Research Content and Process
This paper proposes a graph-based sampling-free strategy to achieve efficient performance in knowledge graph-enhanced recommendations. The proposed method significantly improves recommendation performance by leveraging node centrality while combining knowledge graph embeddings and recommendation tasks. It efficiently captures high-order connection information in knowledge graph-enhanced recommendations through a local aggregation block. Experiments on three datasets demonstrate that the proposed method is competitive in efficiency, reaching the latest research level.
Research Process
- Processing User-Item Interaction Data: The study first converts user-item interaction data into graph-structured data.
- Node Centrality Calculation: Node centrality is used to determine the weight assignment for each node, especially nodes in the knowledge graph.
- Knowledge Graph Embedding: Knowledge graph structure information is utilized to train embeddings.
- Multi-Hop Top-k Neighbor Aggregation: High-order connection information is captured by sampling the most important neighboring nodes for the target node based on node centrality and updating these nodes’ embeddings.
- Model Optimization: Finally, a loss function for the sampling-free strategy is used to optimize the model parameters.
Experiment and Result Analysis
The paper conducted extensive experiments on three public datasets: Amazon-Book, Yelp2018, and Last-FM, showing that the proposed method outperforms existing state-of-the-art methods in both recommendation performance and efficiency. Specific experimental results include:
- Recommendation Performance Comparison: The proposed method achieved the best performance on all datasets, with significant improvements especially in scenarios with low user-item interaction density.
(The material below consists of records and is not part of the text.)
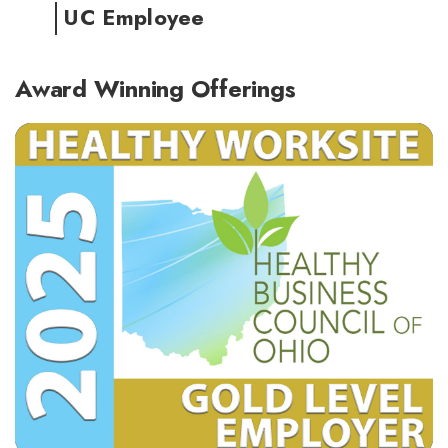
UC Employee
Award Winning Offerings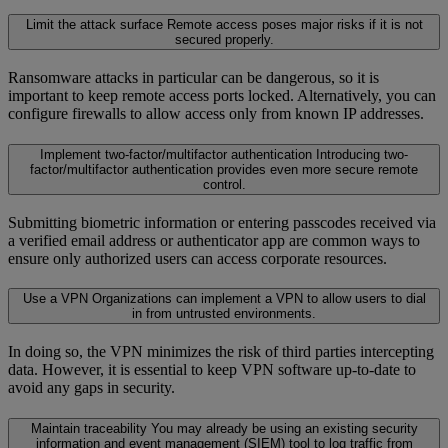
Limit the attack surface
Remote access poses major risks if it is not
secured properly.
Ransomware attacks in particular can be dangerous, so it is
important to keep remote access ports locked. Alternatively, you can
configure firewalls to allow access only from known IP addresses.
Implement two-factor/multifactor authentication
Introducing two-
factor/multifactor authentication provides even more secure remote
control.
Submitting biometric information or entering passcodes received via
a verified email address or authenticator app are common ways to
ensure only authorized users can access corporate resources.
Use a VPN
Organizations can implement a VPN to allow users to dial
in from untrusted environments.
In doing so, the VPN minimizes the risk of third parties intercepting
data. However, it is essential to keep VPN software up-to-date to
avoid any gaps in security.
Maintain traceability
You may already be using an existing security
information and event management (SIEM) tool to log traffic from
- Effectiveness of Weight Assignment Strategies: Different weight assignment strategies (such as uniform assignment, random assignment, frequency assignment, degree centrality, and PageRank centrality) were compared, confirming the effectiveness of PageRank centrality in recommendations.
- Effectiveness of Multi-Hop Top-k Neighbor Aggregation: Multi-level neighbor sampling and information aggregation better capture high-order connection information, significantly improving recommendation accuracy.
Conclusion and Value
The graph-based sampling-free strategy proposed in this paper not only has significant advantages in computational efficiency but also markedly improves the recommendation performance of knowledge graph-enhanced recommendation systems. By introducing graph structure information, the method can more reasonably assign weights to negative samples and capture high-order connection information. This has important application value in recommendation scenarios with sparse data, such as e-commerce and social networks.
Highlights and Innovations
- Establishing a New Research Paradigm: By introducing graph structure information into the sampling-free strategy, the proposed method offers a new approach for knowledge graph-enhanced recommendation systems.
- Efficient Computation: The method not only improves recommendation accuracy but also maintains computational efficiency, offering a noticeable speed improvement compared to traditional methods.
- Multi-Hop Top-k Neighbor Sampling: By selecting the most important neighboring nodes during aggregation, the method efficiently captures high-order connection information, enhancing recommendation quality.
Future work will further explore advanced graph neural networks and different node centrality algorithms to optimize the effectiveness of the graph-based sampling-free strategy.